東京商工リサーチが発表した「経営者保証に関する調査」結果(有効回答数3761社)によると、資金調達時の経営者(個人)保証を「外したい」企業が75.5%にのぼり、経営者保証に拠らない融資へのニーズは大きい。ただ、保証料率の上乗せや金融機関との関係悪化を懸念して経営者保証を外すことに慎重な企業も多い。政府は経営保証に依存しない融資慣行の確立を目指すが、長い年月で醸成された経営者保証の岩盤は厚いようだ。
政府は2022年12月に「経営者保証改革プログラム」を公表。2024年3月には「事業者選択型経営者保証非提供制度」を創設、安易に個人保証を取ることを抑制し、企業と保証人が納得感ある融資を目指している。今回の調査で、脱「経営者保証」への方向性は企業ニーズに合致していることが示された。一方で、設備資産のリースや商取引で経営者保証を求められることが多い業種を中心に、「経営者保証の提供に躊躇はない」との声も根強い。
信用保証における経営者保証(個人保証)についての考えは、「保証料率の上乗せがゼロであれば外したい」が35.6%で最多。また、「0.5%以上の保証料率の上乗せであっても外したい」も17.6%あった。一方で、「経営者保証の提供に躊躇はない」も24.4%に達した。「経営者保証の提供に躊躇はない」企業を業種別にみると、「広告業」が41.1%、「自動車整備業」39.1%、「建築材料,鉱物・金属材料等卸売業」37.9%と続く。
経営者保証の提供について、金融機関から資金調達している企業のうち、3761社から回答を得たところ、提供「している」は48.5%、「していない」は51.4%でほぼ拮抗した。規模別では、中小企業では「提供している」は51.4%で、半数を超えた。「提供している」企業が多かった業種は、最多が「不動産取引業」の77.2%。一方で、「提供していない」と回答した企業の業種では、「協同組合」が75.0%で最も多かった。

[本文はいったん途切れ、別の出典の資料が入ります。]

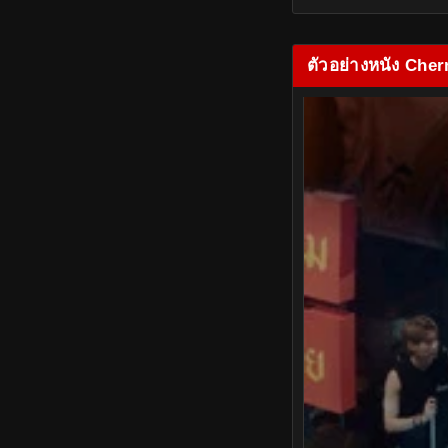
ตัวอย่างหนัง Cher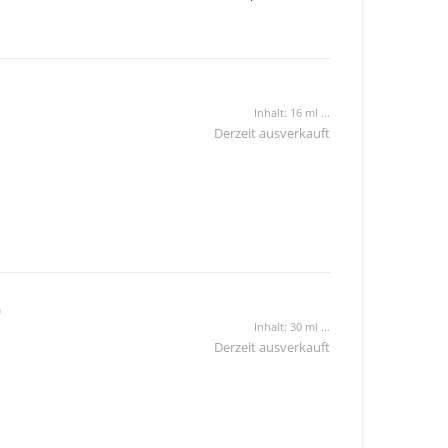
Inhalt: 16 ml ...
Derzeit ausverkauft
)
Inhalt: 30 ml ...
Derzeit ausverkauft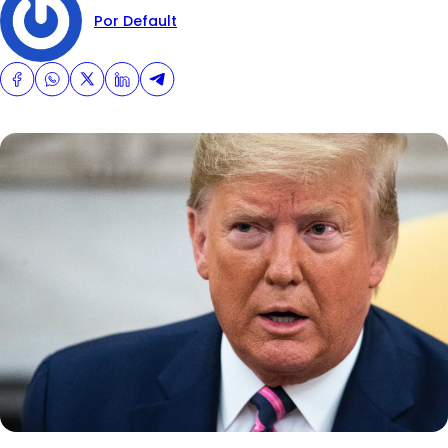
Por Default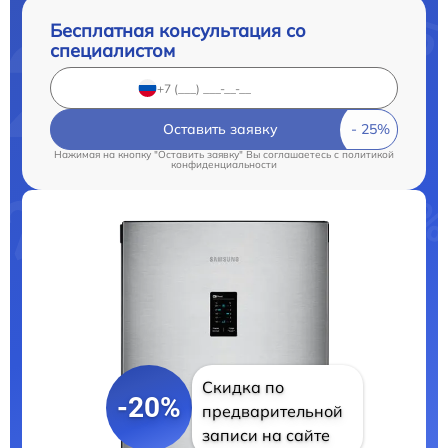
Бесплатная консультация со
специалистом
Оставить заявку
Нажимая на кнопку "Оставить заявку" Вы соглашаетесь c
политикой
конфиденциальности
Скидка по
-20%
предварительной
записи на сайте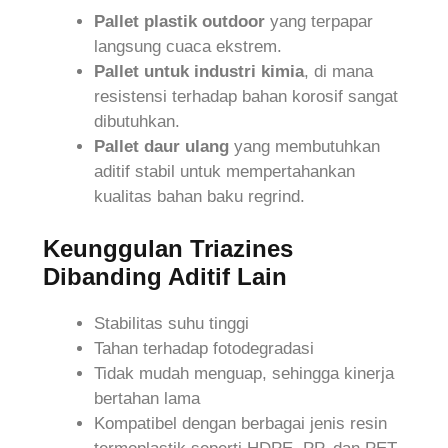
Pallet plastik outdoor
yang terpapar
langsung cuaca ekstrem.
Pallet untuk industri kimia
, di mana
resistensi terhadap bahan korosif sangat
dibutuhkan.
Pallet daur ulang
yang membutuhkan
aditif stabil untuk mempertahankan
kualitas bahan baku regrind.
Keunggulan Triazines
Dibanding Aditif Lain
Stabilitas suhu tinggi
Tahan terhadap fotodegradasi
Tidak mudah menguap, sehingga kinerja
bertahan lama
Kompatibel dengan berbagai jenis resin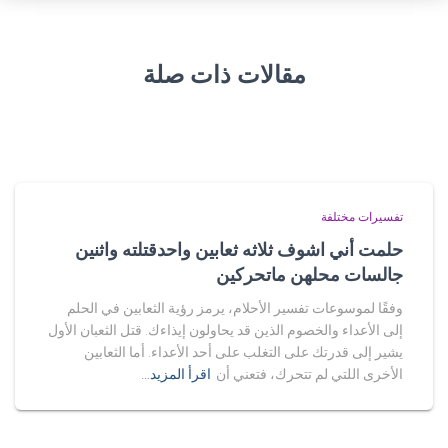
مقالات ذات صلة
تفسيرات مختلفة
حلمت أني اشوف ثلاثه ثعابين واحدقتلته واثنين
جالسات محلهن ماتحركين
وفقًا لموسوعات تفسير الأحلام، يرمز رؤية الثعابين في الحلم
إلى الأعداء والخصوم الذين قد يحاولون إيذاءك. قتل الثعبان الأول
يشير إلى قدرتك على التغلب على أحد الأعداء. أما الثعابين
الأخرى اللتي لم تتحرك، فتعني أن
اقرأ المزيد…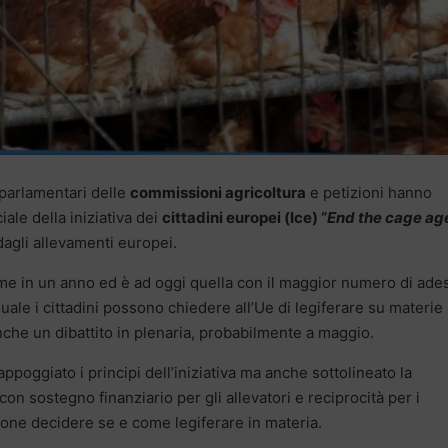
parlamentari delle
commissioni agricoltura
e petizioni hanno
ale della iniziativa dei
cittadini europei (Ice) “
End the cage ag
 dagli allevamenti europei.
irme in un anno ed è ad oggi quella con il maggior numero di ade
 quale i cittadini possono chiedere all’Ue di legiferare su materie
che un dibattito in plenaria, probabilmente a maggio.
ppoggiato i principi dell’iniziativa ma anche sottolineato la
on sostegno finanziario per gli allevatori e reciprocità per i
ione decidere se e come legiferare in materia.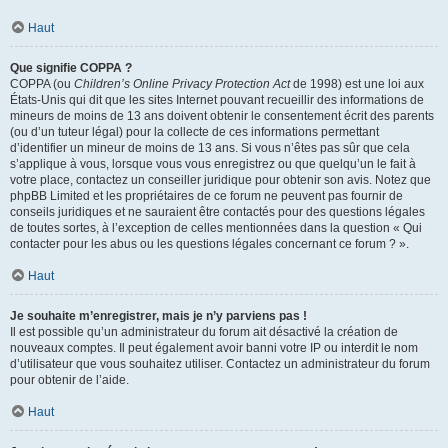
Haut
Que signifie COPPA ?
COPPA (ou
Children’s Online Privacy Protection Act
de 1998) est une loi aux
États-Unis qui dit que les sites Internet pouvant recueillir des informations de
mineurs de moins de 13 ans doivent obtenir le consentement écrit des parents
(ou d’un tuteur légal) pour la collecte de ces informations permettant
d’identifier un mineur de moins de 13 ans. Si vous n’êtes pas sûr que cela
s’applique à vous, lorsque vous vous enregistrez ou que quelqu’un le fait à
votre place, contactez un conseiller juridique pour obtenir son avis. Notez que
phpBB Limited et les propriétaires de ce forum ne peuvent pas fournir de
conseils juridiques et ne sauraient être contactés pour des questions légales
de toutes sortes, à l’exception de celles mentionnées dans la question « Qui
contacter pour les abus ou les questions légales concernant ce forum ? ».
Haut
Je souhaite m’enregistrer, mais je n’y parviens pas !
Il est possible qu’un administrateur du forum ait désactivé la création de
nouveaux comptes. Il peut également avoir banni votre IP ou interdit le nom
d’utilisateur que vous souhaitez utiliser. Contactez un administrateur du forum
pour obtenir de l’aide.
Haut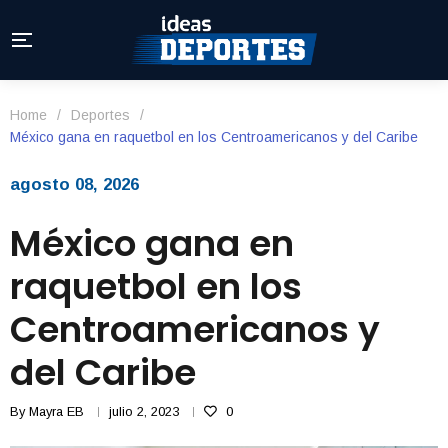
Home
/
Deportes
/
México gana en raquetbol en los Centroamericanos y del Caribe
agosto 08, 2026
México gana en
raquetbol en los
Centroamericanos y
del Caribe
By
Mayra EB
julio 2, 2023
0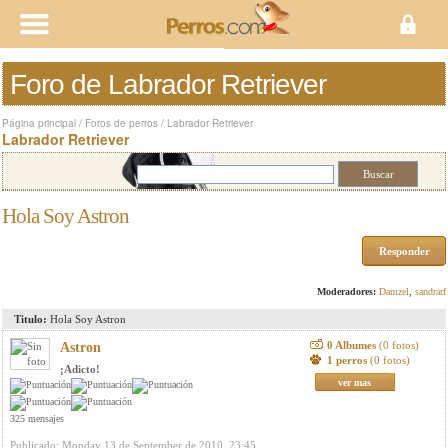
Foro de Labrador Retriever
Página principal
/
Foros de perros
/
Labrador Retriever
Labrador Retriever
Hola Soy Astron
Responder
Moderadores:
Damzel
,
sandrarf
Titulo:
Hola Soy Astron
0 Albumes
(0 fotos)
Astron
1 perros
(0 fotos)
¡Adicto!
ver mas
325 mensajes
Publicado: Monday 13 de September de 2010, 23:45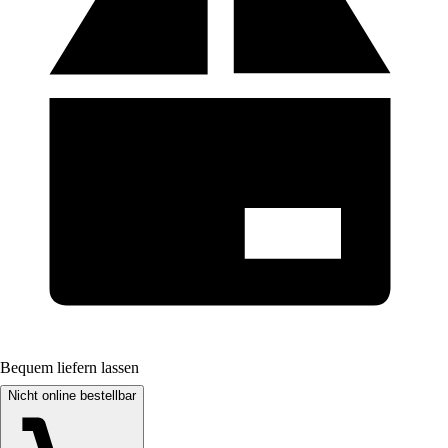
Bequem liefern lassen
Nicht online bestellbar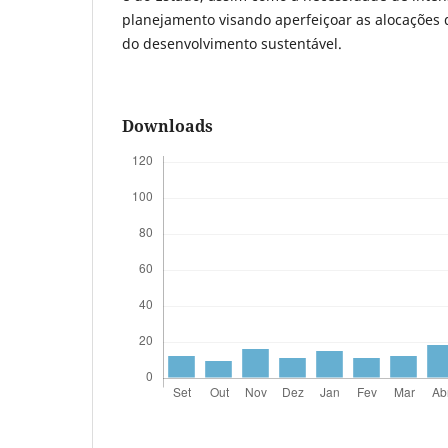
planejamento visando aperfeiçoar as alocações
do desenvolvimento sustentável.
Downloads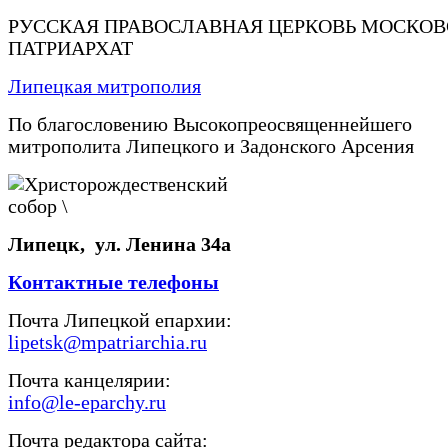
РУССКАЯ ПРАВОСЛАВНАЯ ЦЕРКОВЬ МОСКО
ПАТРИАРХАТ
Липецкая митрополия
По благословению Высокопреосвященнейшего
митрополита Липецкого и Задонского Арсения
Липецк, ул. Ленина 34а
Контактные телефоны
Почта Липецкой епархии:
lipetsk@mpatriarchia.ru
Почта канцелярии:
info@le-eparchy.ru
Почта редактора сайта: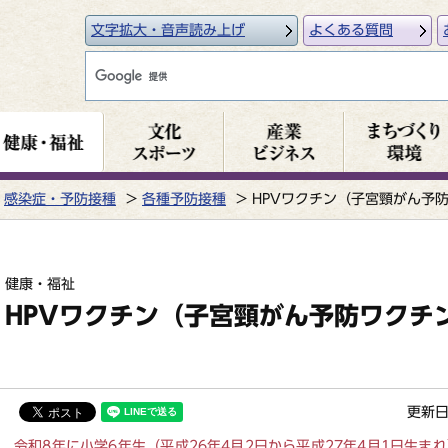
文字拡大・音声読み上げ
よくある質問
感染症・予防接種
各種予防接種
HPVワクチン（子宮頸がん予
健康・福祉
HPVワクチン（子宮頸がん予防ワクチ
更新日
令和8年に小学6年生（平成26年4月2日から平成27年4月1日生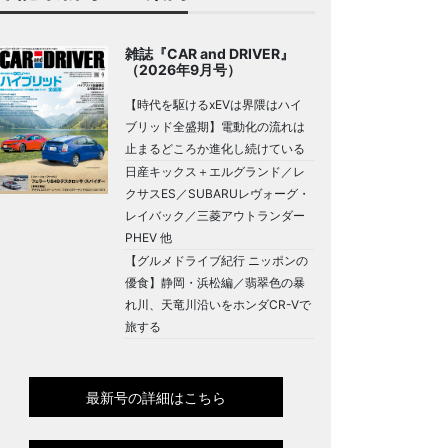
雑誌『CAR and DRIVER』
（2026年9月号）
【時代を駆けるxEVは界隈はハイ
ブリッド全盛期】電動化の流れは
止まるどころか進化し続けている
日産キックス＋エルグランド／レ
クサスES／SUBARUレヴォーグ・
レイバック／三菱アウトランダー
PHEV 他
【グルメドライブ紀行 ニッポンの
優食】静岡・浜松編／翡翠色の暴
れ川、天竜川沿いをホンダCR-Vで
旅する
最新号の詳細はこちら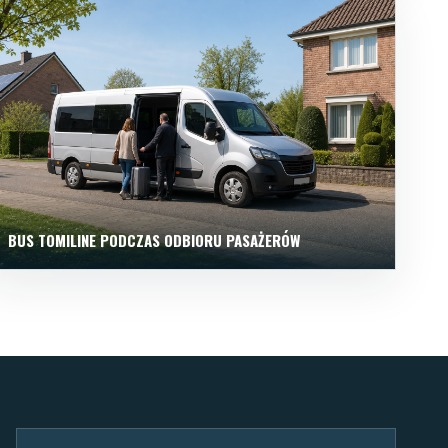
BUS TOMILINE PODCZAS ODBIORU PASAŻERÓW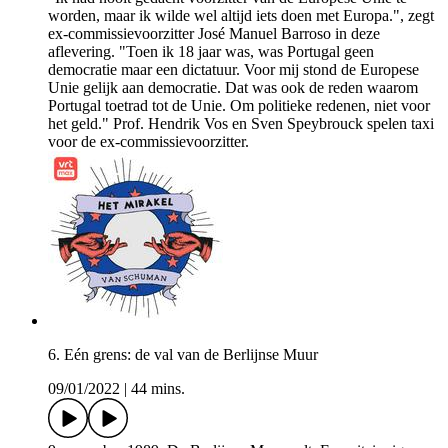
worden, maar ik wilde wel altijd iets doen met Europa.", zegt
ex-commissievoorzitter José Manuel Barroso in deze
aflevering. "Toen ik 18 jaar was, was Portugal geen
democratie maar een dictatuur. Voor mij stond de Europese
Unie gelijk aan democratie. Dat was ook de reden waarom
Portugal toetrad tot de Unie. Om politieke redenen, niet voor
het geld." Prof. Hendrik Vos en Sven Speybrouck spelen taxi
voor de ex-commissievoorzitter.
6. Eén grens: de val van de Berlijnse Muur
09/01/2022
|
44 mins.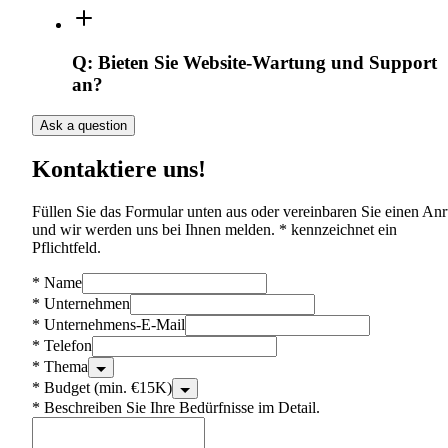
Q:
Bieten Sie Website-Wartung und Support
an?
Ask a question
Kontaktiere uns!
Füllen Sie das Formular unten aus oder vereinbaren Sie einen Anr
und wir werden uns bei Ihnen melden. * kennzeichnet ein
Pflichtfeld.
*
Name
*
Unternehmen
*
Unternehmens-E-Mail
*
Telefon
*
Thema
*
Budget (min. €15K)
*
Beschreiben Sie Ihre Bedürfnisse im Detail.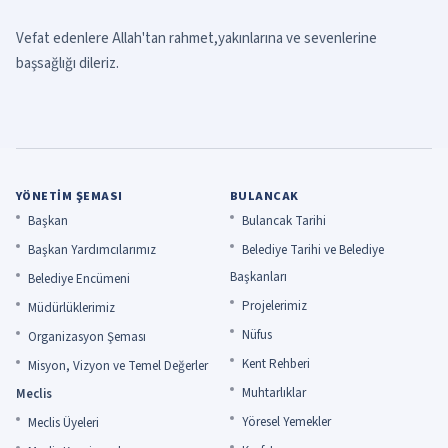
Vefat edenlere Allah'tan rahmet,yakınlarına ve sevenlerine
başsağlığı dileriz.
YÖNETIM ŞEMASI
BULANCAK
Başkan
Bulancak Tarihi
Başkan Yardımcılarımız
Belediye Tarihi ve Belediye
Başkanları
Belediye Encümeni
Projelerimiz
Müdürlüklerimiz
Nüfus
Organizasyon Şeması
Kent Rehberi
Misyon, Vizyon ve Temel Değerler
Muhtarlıklar
Meclis
Yöresel Yemekler
Meclis Üyeleri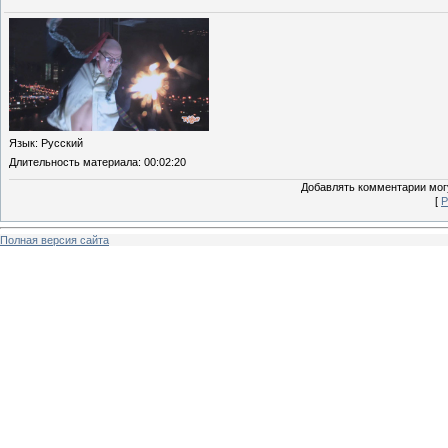
Язык
: Русский
Длительность материала
: 00:02:20
Добавлять комментарии могу
[
Р
Полная версия сайта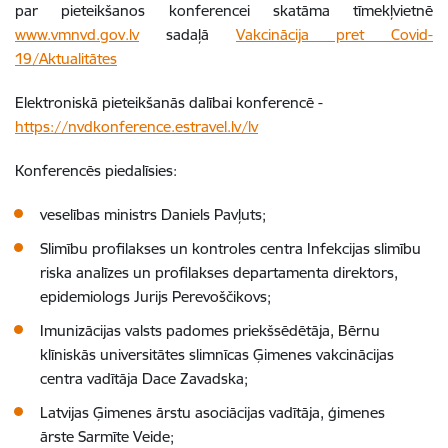
par pieteikšanos konferencei skatāma tīmekļvietnē
www.vmnvd.gov.lv
sadaļā
Vakcinācija pret Covid-
19/Aktualitātes
Elektroniskā pieteikšanās dalībai konferencē -
https://nvdkonference.estravel.lv/lv
Konferencēs piedalīsies:
veselības ministrs Daniels Pavļuts;
Slimību profilakses un kontroles centra Infekcijas slimību
riska analīzes un profilakses departamenta direktors,
epidemiologs Jurijs Perevoščikovs;
Imunizācijas valsts padomes priekšsēdētāja, Bērnu
klīniskās universitātes slimnīcas Ģimenes vakcinācijas
centra vadītāja Dace Zavadska;
Latvijas Ģimenes ārstu asociācijas vadītāja, ģimenes
ārste Sarmīte Veide;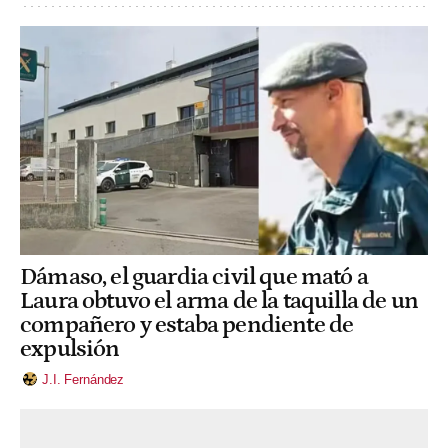
Dámaso, el guardia civil que mató a
Laura obtuvo el arma de la taquilla de un
compañero y estaba pendiente de
expulsión
J.I. Fernández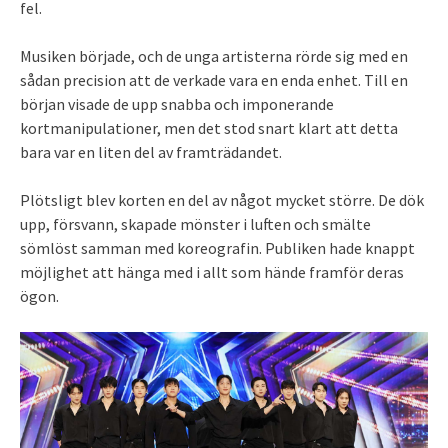
fel.
Musiken började, och de unga artisterna rörde sig med en
sådan precision att de verkade vara en enda enhet. Till en
början visade de upp snabba och imponerande
kortmanipulationer, men det stod snart klart att detta
bara var en liten del av framträdandet.
Plötsligt blev korten en del av något mycket större. De dök
upp, försvann, skapade mönster i luften och smälte
sömlöst samman med koreografin. Publiken hade knappt
möjlighet att hänga med i allt som hände framför deras
ögon.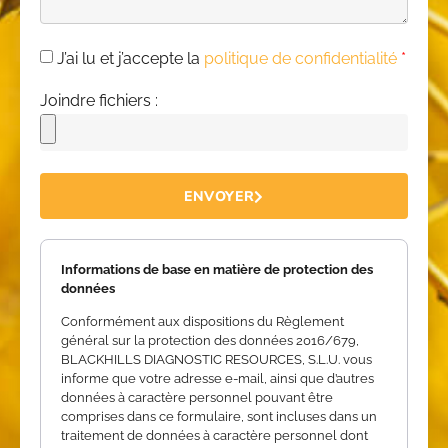
J’ai lu et j’accepte la
politique de confidentialité
*
Joindre fichiers :
ENVOYER
Informations de base en matière de protection des
données
Conformément aux dispositions du Règlement
général sur la protection des données 2016/679,
BLACKHILLS DIAGNOSTIC RESOURCES, S.L.U. vous
informe que votre adresse e-mail, ainsi que d’autres
données à caractère personnel pouvant être
comprises dans ce formulaire, sont incluses dans un
traitement de données à caractère personnel dont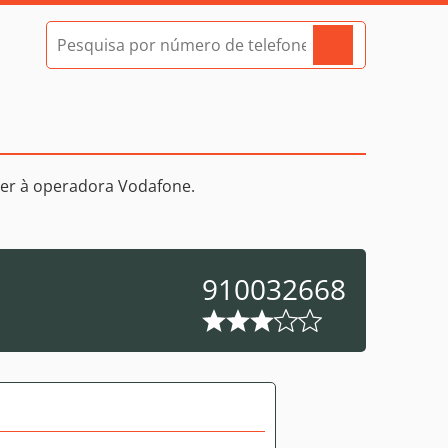
er à operadora Vodafone.
910032668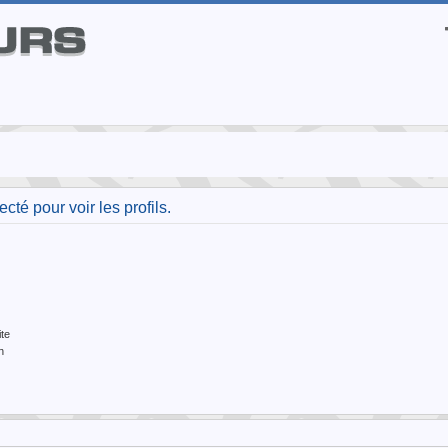
té pour voir les profils.
te
n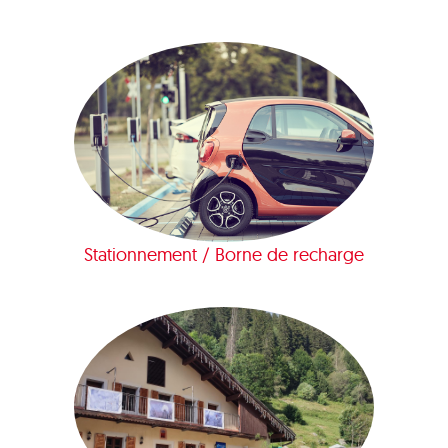
Stationnement / Borne de recharge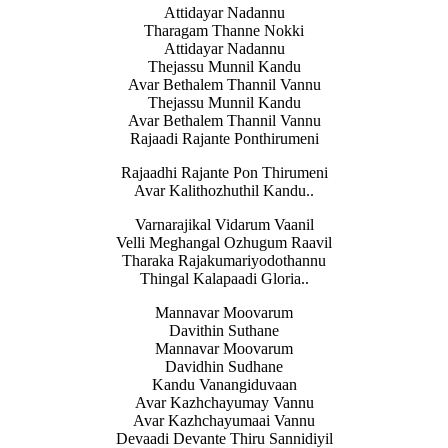
Attidayar Nadannu
Tharagam Thanne Nokki
Attidayar Nadannu
Thejassu Munnil Kandu
Avar Bethalem Thannil Vannu
Thejassu Munnil Kandu
Avar Bethalem Thannil Vannu
Rajaadi Rajante Ponthirumeni
Rajaadhi Rajante Pon Thirumeni
Avar Kalithozhuthil Kandu..
Varnarajikal Vidarum Vaanil
Velli Meghangal Ozhugum Raavil
Tharaka Rajakumariyodothannu
Thingal Kalapaadi Gloria..
Mannavar Moovarum
Davithin Suthane
Mannavar Moovarum
Davidhin Sudhane
Kandu Vanangiduvaan
Avar Kazhchayumay Vannu
Avar Kazhchayumaai Vannu
Devaadi Devante Thiru Sannidiyil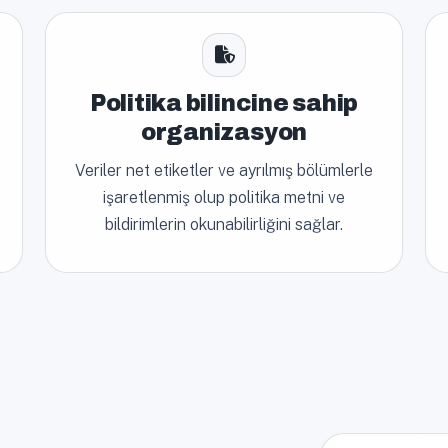
Politika bilincine sahip
organizasyon
Veriler net etiketler ve ayrılmış bölümlerle
işaretlenmiş olup politika metni ve
bildirimlerin okunabilirliğini sağlar.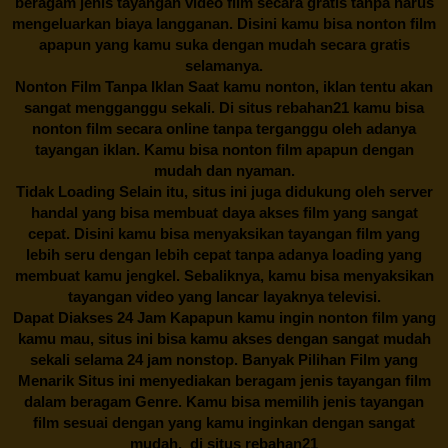
beragam jenis tayangan video film secara gratis tanpa harus
mengeluarkan biaya langganan. Disini kamu bisa nonton film
apapun yang kamu suka dengan mudah secara gratis
selamanya.
Nonton Film Tanpa Iklan Saat kamu nonton, iklan tentu akan
sangat mengganggu sekali. Di situs
rebahan21
kamu bisa
nonton film secara online tanpa terganggu oleh adanya
tayangan iklan. Kamu bisa nonton film apapun dengan
mudah dan nyaman.
Tidak Loading Selain itu, situs ini juga didukung oleh server
handal yang bisa membuat daya akses film yang sangat
cepat. Disini kamu bisa menyaksikan tayangan film yang
lebih seru dengan lebih cepat tanpa adanya loading yang
membuat kamu jengkel. Sebaliknya, kamu bisa menyaksikan
tayangan video yang lancar layaknya televisi.
Dapat Diakses 24 Jam Kapapun kamu ingin nonton film yang
kamu mau, situs ini bisa kamu akses dengan sangat mudah
sekali selama 24 jam nonstop. Banyak Pilihan Film yang
Menarik Situs ini menyediakan beragam jenis tayangan film
dalam beragam Genre. Kamu bisa memilih jenis tayangan
film sesuai dengan yang kamu inginkan dengan sangat
mudah. di situs
rebahan21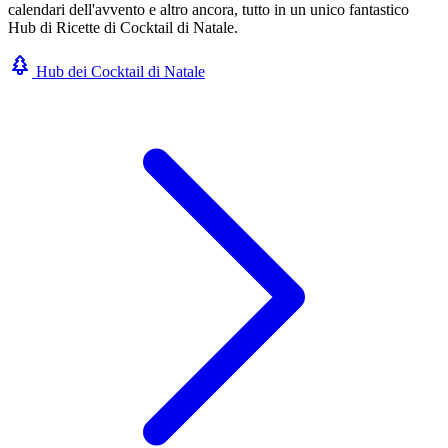
calendari dell'avvento e altro ancora, tutto in un unico fantastico
Hub di Ricette di Cocktail di Natale.
Hub dei Cocktail di Natale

3月15日から経営者保証なしで融資が受けられる信用保証制度の受付が開始されたが、この制度の利用状況は、最も多かったのは「制度が始まったことを知らない」で53.2%にのぼった。「すでに利用した(申し込んだ)」は7.0%にすぎない。「制度が始まったことは知っているが利用予定はない」企業が利用しない理由(複数回答)では、最多が「保証料率が上乗せされるため」の27.5%だった。